Four major development projects that are under way or soon will be finished promise to forever alter Springfield.
Three developers and the Inova Health System are preparing for an unprecedented boom in employment in which an expected 18,000 military, federal and contracting jobs come to the area this fall.
Setting the stage for growth is the federal Base Realignment and Closure process. In September, 8,500 jobs from the National Geospatial Intelligence Agency will move to Springfield's former Engineer Proving Ground, which now is known as Fort Belvoir North.
The agency already has begun moving some employees into its new 2.4 million-square-foot campus at Fort Belvoir, which will gain about 6,400 employees on its main campus in September as part of BRAC.
As a result, many federal contractors will move their operations to Springfield. One of their destinations is the 1.3 million-square-foot Metropark Complex.
The 37-acre facility, near the intersection of Beulah Street and Franconia-Springfield Parkway, already is home to SAIC Inc., DCS Corp., Calibre Systems Inc. and CGI Group Inc., which soon will be joined by fellow government contractor VSE Corp.
VSE is moving its headquarters from the Huntington area, said Marc DeLuca, a spokesman for ING Clarion Partners, the owners of Metropark.
VSE is contracted to move into a new 95,000-square-foot-building by early 2012. The company will occupy the entire building, which is nearing completion, DeLuca said.
Another 330,000-square-foot building is under construction within the Metropark complex, he said.
The new and existing buildings within the complex originally were built by ING Clarion Partners on speculation. DeLuca said the risk was a calculated one.
"I'd like to tell everyone that we were really brazen to do it, but it really has been a no-brainer," he said. "Every building that we have started building on [speculation] has turned out to be 100 percent leased by the time we are done with it." Clarion did not disclose its development costs.
Monument Realty also is preparing to build on speculation in the same area of the intersection of Beulah Street and Franconia-Springfield Parkway, Monument co-founder Michael Darby said.

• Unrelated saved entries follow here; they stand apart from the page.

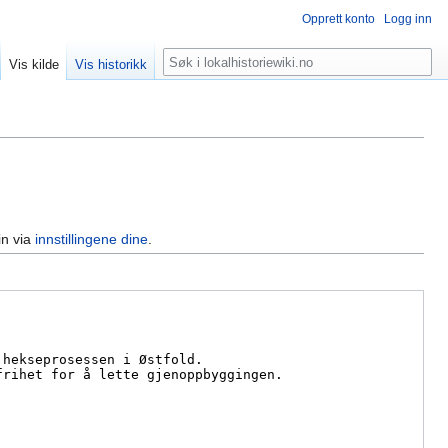
Opprett konto
Logg inn
Søk
Vis kilde
Vis historikk
in via
innstillingene dine
.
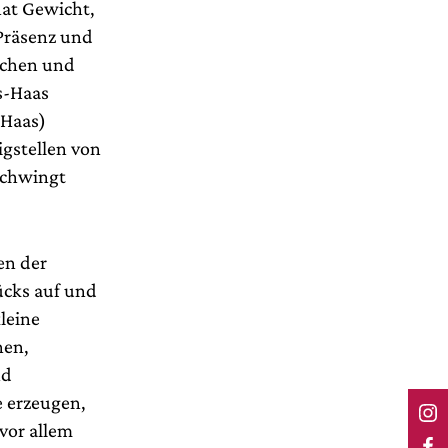
hat Gewicht,
Präsenz und
ischen und
s-Haas
 Haas)
igstellen von
schwingt
en der
ücks auf und
leine
nen,
nd
 erzeugen,
 vor allem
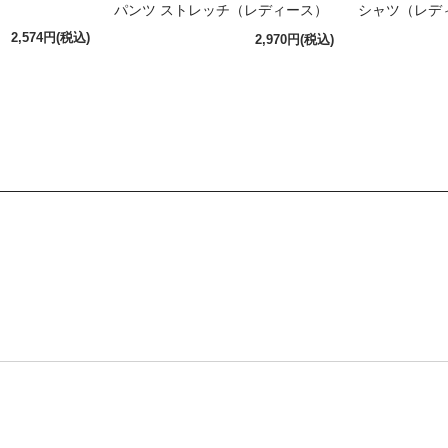
パンツ ストレッチ（レディース）
シャツ（レデ
2,574円
(税込)
2,970円
(税込)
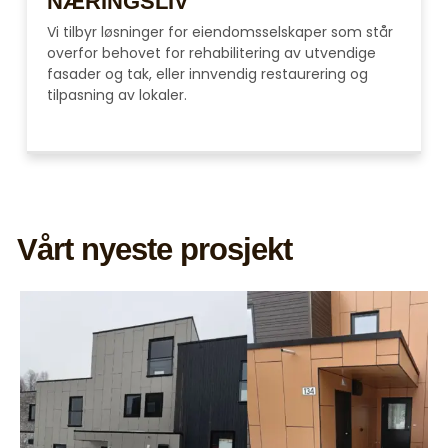
NÆRINGSLIV
Vi tilbyr løsninger for eiendomsselskaper som står
overfor behovet for rehabilitering av utvendige
fasader og tak, eller innvendig restaurering og
tilpasning av lokaler.
Vårt nyeste prosjekt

Pending approval by the Fairfax County Board of Supervisors, Monument plans to build a 13-acre, 875,000-square-foot office park called Liberty View on the site of some former residential properties.

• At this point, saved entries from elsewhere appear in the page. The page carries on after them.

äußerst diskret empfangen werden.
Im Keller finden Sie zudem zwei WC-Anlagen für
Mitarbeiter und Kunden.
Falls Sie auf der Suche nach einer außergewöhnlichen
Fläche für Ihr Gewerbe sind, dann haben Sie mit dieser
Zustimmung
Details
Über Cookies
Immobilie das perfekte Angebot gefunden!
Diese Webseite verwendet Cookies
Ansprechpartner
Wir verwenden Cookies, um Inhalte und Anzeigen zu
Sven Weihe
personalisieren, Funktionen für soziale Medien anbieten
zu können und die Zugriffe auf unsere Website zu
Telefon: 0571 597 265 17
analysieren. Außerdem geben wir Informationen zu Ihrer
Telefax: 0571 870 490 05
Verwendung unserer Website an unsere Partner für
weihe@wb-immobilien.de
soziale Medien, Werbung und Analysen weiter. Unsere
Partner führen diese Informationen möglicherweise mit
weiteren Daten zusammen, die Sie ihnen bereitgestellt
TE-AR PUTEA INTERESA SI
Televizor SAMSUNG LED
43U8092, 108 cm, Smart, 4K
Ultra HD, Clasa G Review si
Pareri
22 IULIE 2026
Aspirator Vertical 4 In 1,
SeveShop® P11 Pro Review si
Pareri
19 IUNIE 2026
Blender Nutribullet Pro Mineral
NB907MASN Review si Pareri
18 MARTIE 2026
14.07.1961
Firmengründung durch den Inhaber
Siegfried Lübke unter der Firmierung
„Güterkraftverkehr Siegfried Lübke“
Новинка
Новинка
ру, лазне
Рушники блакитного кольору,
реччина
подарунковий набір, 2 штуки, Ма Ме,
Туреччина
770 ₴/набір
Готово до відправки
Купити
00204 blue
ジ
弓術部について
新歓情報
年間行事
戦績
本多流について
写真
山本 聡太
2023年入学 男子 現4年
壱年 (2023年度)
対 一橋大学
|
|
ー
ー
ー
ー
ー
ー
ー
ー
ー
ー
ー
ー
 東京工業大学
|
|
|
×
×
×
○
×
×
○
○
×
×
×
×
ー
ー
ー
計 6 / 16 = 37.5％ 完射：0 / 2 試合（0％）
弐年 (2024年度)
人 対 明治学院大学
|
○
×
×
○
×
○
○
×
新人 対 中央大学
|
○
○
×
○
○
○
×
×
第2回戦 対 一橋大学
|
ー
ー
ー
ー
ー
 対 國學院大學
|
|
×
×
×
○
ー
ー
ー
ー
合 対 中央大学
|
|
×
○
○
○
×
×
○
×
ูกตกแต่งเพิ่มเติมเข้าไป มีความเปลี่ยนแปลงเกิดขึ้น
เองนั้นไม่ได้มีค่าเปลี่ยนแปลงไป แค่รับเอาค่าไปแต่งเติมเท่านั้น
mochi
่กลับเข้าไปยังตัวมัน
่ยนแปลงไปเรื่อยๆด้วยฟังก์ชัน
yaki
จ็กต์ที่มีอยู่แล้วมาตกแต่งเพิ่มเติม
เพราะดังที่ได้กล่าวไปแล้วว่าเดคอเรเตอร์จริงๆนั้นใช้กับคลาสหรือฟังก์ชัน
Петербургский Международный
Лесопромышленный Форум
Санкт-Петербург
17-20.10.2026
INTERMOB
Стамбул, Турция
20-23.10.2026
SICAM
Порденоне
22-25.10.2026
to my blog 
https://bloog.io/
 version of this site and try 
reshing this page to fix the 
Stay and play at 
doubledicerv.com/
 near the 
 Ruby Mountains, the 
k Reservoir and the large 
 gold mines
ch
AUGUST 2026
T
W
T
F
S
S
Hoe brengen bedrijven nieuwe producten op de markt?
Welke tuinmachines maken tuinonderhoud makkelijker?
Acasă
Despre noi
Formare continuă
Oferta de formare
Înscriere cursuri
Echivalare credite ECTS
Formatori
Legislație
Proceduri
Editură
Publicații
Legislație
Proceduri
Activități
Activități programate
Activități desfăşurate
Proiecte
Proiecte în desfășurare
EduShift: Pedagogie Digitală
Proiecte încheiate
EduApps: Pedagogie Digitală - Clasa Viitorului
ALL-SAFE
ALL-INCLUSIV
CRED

Liberty View will consist of "four or five eight-story office buildings with structured parking," and will have a final cost of about $260 million, Darby said.
"We don't consider it risky because of the demand we know is coming and the lack of supply that is there," Darby said.
Meanwhile, Inova Health System -- which operates a facility providing emergency services and physician office space near the MetroPark and Liberty View complexes -- is petitioning the county to allow it to expand due to the expected influx of workers to the area.
Inova hopes to more than double the size of its existing five-story, 150,000-square-foot facility, by adding an eight-story building with roughly the same square footage next door, said H. Patrick Walters, Inova's senior vice president for strategic planning.
"We expect a lot of increased traffic and population in the area over the next seven to ten years and we want to be ready for it," he said, adding that Inova has no immediate construction plans, but wants to have the approval process taken care of if it decides the time is right to move forward.
Springfield Mall owner Vornado Realty Trust also is ready to take advantage of the expected traffic and population boom, and is taking the next step toward achieving its vision for an urban-style town center development around nearby Springfield Mall.
Vornado representatives declined to comment on the company's exact plans. But, according to Fairfax County Supervisor Jeffrey McKay (D-Lee), a 10-year redevelopment of the mall -- split into four phases -- is currently under way.
"It is a mall revitalization project that will develop into Springfield Town Center, with high density office and residential space," he said.
Phase one, which McKay said could begin as early as next month, is an interior renovation of the mall, including an improved food court and construction of a new movie theater.
Vornado hopes eventually to add as many as 2,700 apartments, 450 hotel rooms and 1 million square feet of office space to the 78-acre site, while expanding the retail component of the area to 2 million square feet of shopping and dining, according to a 2009 county staff report prepared for the county Board of Supervisors.
The town center vision also includes improved pedestrian and bicycle connections to the Franconia-Springfield Metro and Virginia Railway Express stations and a circulator bus service that serves the transit station, the mall area and the rest of the Springfield revitalization district.
The developer's plans also include construction of a central plaza, ground-floor retail in the apartment buildings, a grocery store, cafes with outdoor seating, a health club, and basketball and tennis courts on top of a parking garage, according to the 2009 county staff report.
"We are very happy to see all this proposed new growth in Springfield," said Nancy-Jo Manney, executive director of the Greater Springfield Chamber of Commerce. "Some of it, like the construction at MetroPark, is already visible. Just seeing those new buildings coming out of the ground already feels like a rebirth for the area, and growth is always a catalyst for more growth."
Manney and McKay agree that residential growth in Springfield is still several years away, but said that, with all the expected business-related development, residential growth will follow.